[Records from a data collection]
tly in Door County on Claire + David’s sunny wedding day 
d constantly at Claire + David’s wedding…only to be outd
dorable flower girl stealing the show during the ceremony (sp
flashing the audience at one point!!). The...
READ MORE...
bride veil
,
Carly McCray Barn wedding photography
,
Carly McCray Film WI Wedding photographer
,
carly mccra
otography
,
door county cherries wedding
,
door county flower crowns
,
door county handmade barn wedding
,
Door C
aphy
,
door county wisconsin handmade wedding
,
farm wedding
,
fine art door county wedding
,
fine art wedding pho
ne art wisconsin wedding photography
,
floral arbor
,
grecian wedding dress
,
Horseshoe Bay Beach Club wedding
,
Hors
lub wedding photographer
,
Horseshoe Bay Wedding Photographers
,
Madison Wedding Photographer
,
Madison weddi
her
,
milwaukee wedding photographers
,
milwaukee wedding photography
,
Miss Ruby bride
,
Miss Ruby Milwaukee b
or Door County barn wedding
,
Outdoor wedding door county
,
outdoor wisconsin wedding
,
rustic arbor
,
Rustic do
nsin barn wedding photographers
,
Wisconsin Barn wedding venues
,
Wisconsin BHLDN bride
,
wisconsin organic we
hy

■ Requirement ■
Every line that holds the word "flower" should be copied from the records.

■ Result of this task ■
dorable flower girl stealing the show during the ceremony (sp
door county flower crowns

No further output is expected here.